I also see a no-man’s land (and not the Batman version) around 60K to just under 80K.  Either it’s a big book or it’s mid-list.  Batman may just be the anomaly and 85K on a regular basis may be the reasonable definition of a hit right now.  Slim pickings when you get too much below that and Marvel has to a little disappointed their solo character titles, outside of the great dead Spidey stunt aren’t able to hold 60K.

On the indie side of things, Walking Dead leads the way with a big 63K.  The power books include Saga at 48K, Star Wars at 46K, My Little Pony at 43K and 34K, Legend of the Shadow Clan at 33K ($1 book), Happy at 26K, Adventure Time at 22K and 20K and Shadow: Year One at 19K.

It used to be you’d call an indie book a big success if it cracked 10K.  I counted 57 of those for February.  A lot of those were licensed, but it appears to still be a good time to be in Indie comics.  Gravity drags DC and Marvel down to the 10K-40K sales range, indies keep their slow, but steady climb.


  1. I wonder what it is about Batman and JL that keeps their sales so high. JL is actually sliding down a bit but Batman has been an absolute juggernaut.

    DC does have a dangerous amount of books 10-19k range. Marvel seem to have a slightly stronger mid-range at the moment.

  2. This demonstrates I think some of the long-term dangers of relying on variant covers to temporarily boost sales. I wonder how many retailers found themselves guessculating on 53 different JLA covers, which tied up the money they could have spent on ordering a few more copies of Vibe & Katana? Stunt publishing boosts the very top at the risk of the mid- and low-tier titles.

  3. I did an analysis comparing the Marvel Now numbers to the DC 52 numbers as aligned by issue number. When you look at the sales side by side, you see the Marvel Now numbers falling at a MUCH faster pace than the DC 52.

    For example:
    Batwoman #1 = 87k, #5 = 52k
    X-Men Legacy #1 = 87k, #5 = 35k

    Indestructible Hulk #1 = 118k, #3 = 59k
    Batman Dark Knight #1 = 118k, #3 = 78k

    And on and on.

  4. @Jonboy- I suspect that the new 52 fell at a much slower rate than Marvel NOW because of the various incentives DC employed for the first 15 months of the initiative. There were variant ratios for all their top selling titles (1:25, 1:50 etc), deep discounts for higher orders for some titles and a good chunk (most of the line) was made returnable for orders up to a certain level. These incentives probably allowed retailers take a greater risk with the titles thus slowing down the attrition on the titles.

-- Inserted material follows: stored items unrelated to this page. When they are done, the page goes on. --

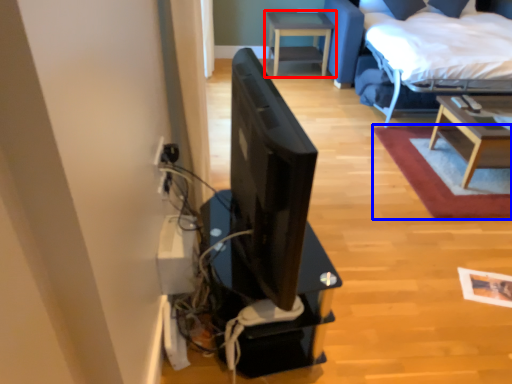
Question: Which object is further to the camera taking this photo, table (highlighted by a red box) or plain (highlighted by a blue box)?

Choices:
 (A) table
 (B) plain

Answer: (A)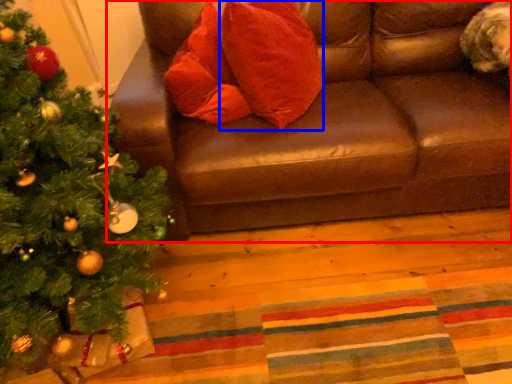
Question: Which point is closer to the camera, studio couch (highlighted by a red box) or throw pillow (highlighted by a blue box)?

Choices:
 (A) studio couch
 (B) throw pillow

Answer: (A)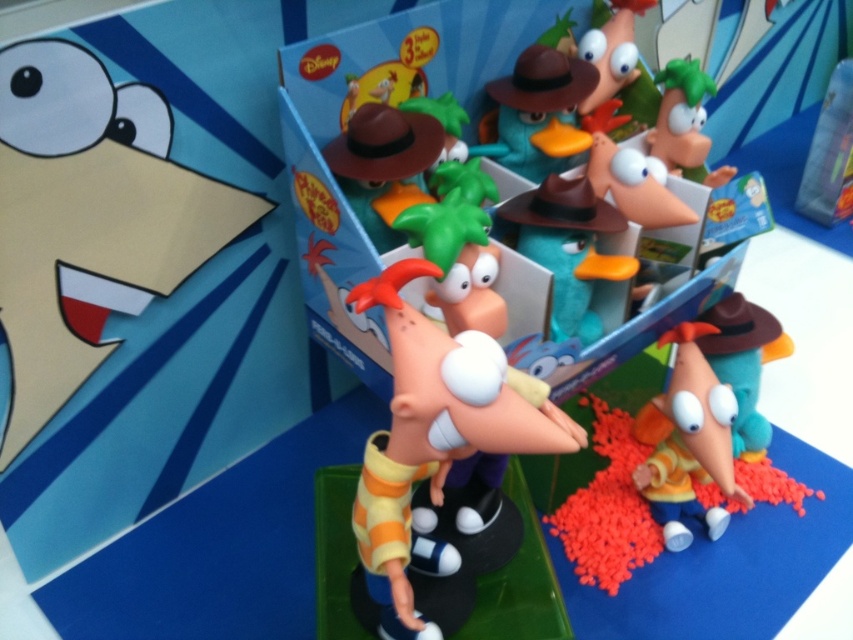
Does yellow matte duck at upper left appear over yellow matte toy at center?

Yes, yellow matte duck at upper left is above yellow matte toy at center.

Measure the distance between yellow matte duck at upper left and camera.

The distance of yellow matte duck at upper left from camera is 30.82 inches.

Is point (187, 218) farther from viewer compared to point (659, 458)?

No, it is not.

The height and width of the screenshot is (640, 853). Find the location of `yellow matte duck at upper left`. yellow matte duck at upper left is located at coordinates (88, 216).

Does yellow matte duck at upper left appear under matte brown hat at upper center?

Indeed, yellow matte duck at upper left is positioned under matte brown hat at upper center.

Can you confirm if yellow matte duck at upper left is wider than matte brown hat at upper center?

Yes, yellow matte duck at upper left is wider than matte brown hat at upper center.

Locate an element on the screen. The height and width of the screenshot is (640, 853). yellow matte duck at upper left is located at coordinates (88, 216).

Where is `yellow matte duck at upper left`? yellow matte duck at upper left is located at coordinates (88, 216).

Is matte plastic toy at center wider than yellow matte toy at center?

Correct, the width of matte plastic toy at center exceeds that of yellow matte toy at center.

Between point (448, 432) and point (689, 509), which one is positioned behind?

The point (689, 509) is more distant.

Where is `matte plastic toy at center`? The height and width of the screenshot is (640, 853). matte plastic toy at center is located at coordinates (434, 433).

At what (x,y) coordinates should I click in order to perform the action: click on matte plastic toy at center. Please return your answer as a coordinate pair (x, y). This screenshot has width=853, height=640. Looking at the image, I should click on (434, 433).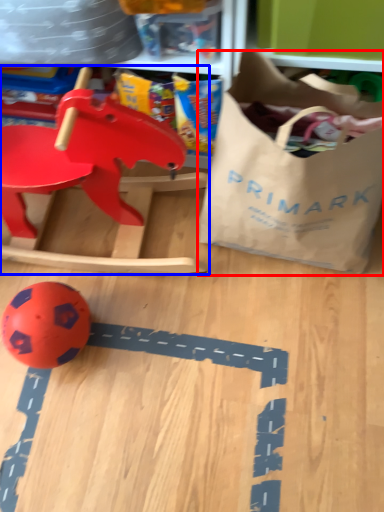
Question: Which point is further to the camera, grocery bag (highlighted by a red box) or toy (highlighted by a blue box)?

Choices:
 (A) grocery bag
 (B) toy

Answer: (B)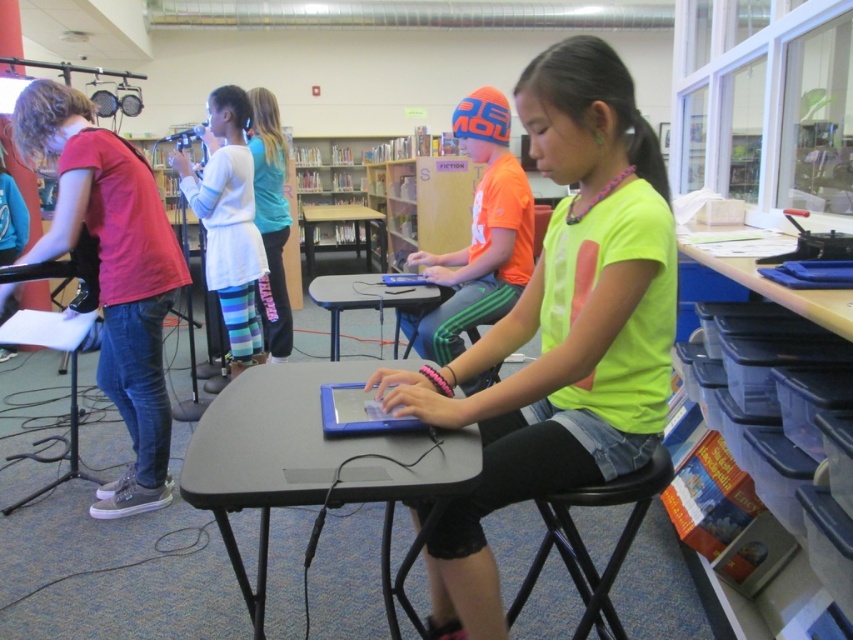
You are a teacher in the library and need to pass between the matte red shirt at left and the orange matte shirt at center to reach the supply closet. Can you walk through the space between them without needing to move either child?

The distance between the matte red shirt at left and orange matte shirt at center is 3.58 feet, which is sufficient for a person to walk through comfortably without needing to move either child.

You are a photographer standing at the camera position. You want to take a photo of the gray plastic table at center. Is the table within your camera frame?

The gray plastic table at center is 3.47 feet from camera, which is within the typical camera frame distance, so yes, the table is within your camera frame.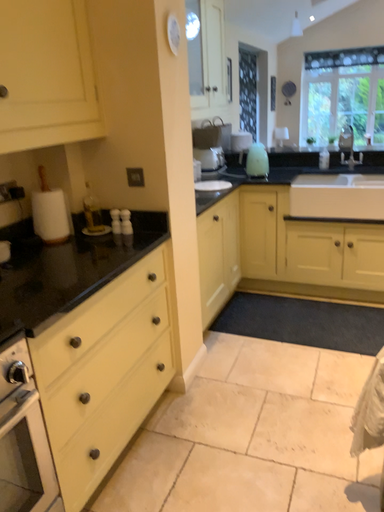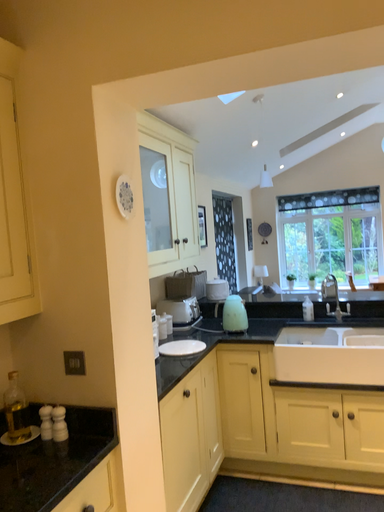
Question: How did the camera likely rotate when shooting the video?

Choices:
 (A) rotated downward
 (B) rotated upward

Answer: (B)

Marvel on the other hand simply employed tons of variants for the first issues and left the books find their level on their own. I actually prefer DCs approach as it gave titles like Swamp Thing and Animal man a fighting chance in a crowded market place dominated by the more popular characters like Batman.

  5. @ saipaman, While creatively a good idea, and probably a more sustainable long-term plan, they would likely see it as leaving money on the table. If book X sells 19K, and that’s enough to pay talent and cover costs, why cancel it unless you know those 19K would shift to one of your other titles and not the competition’s (or just vanish altogether).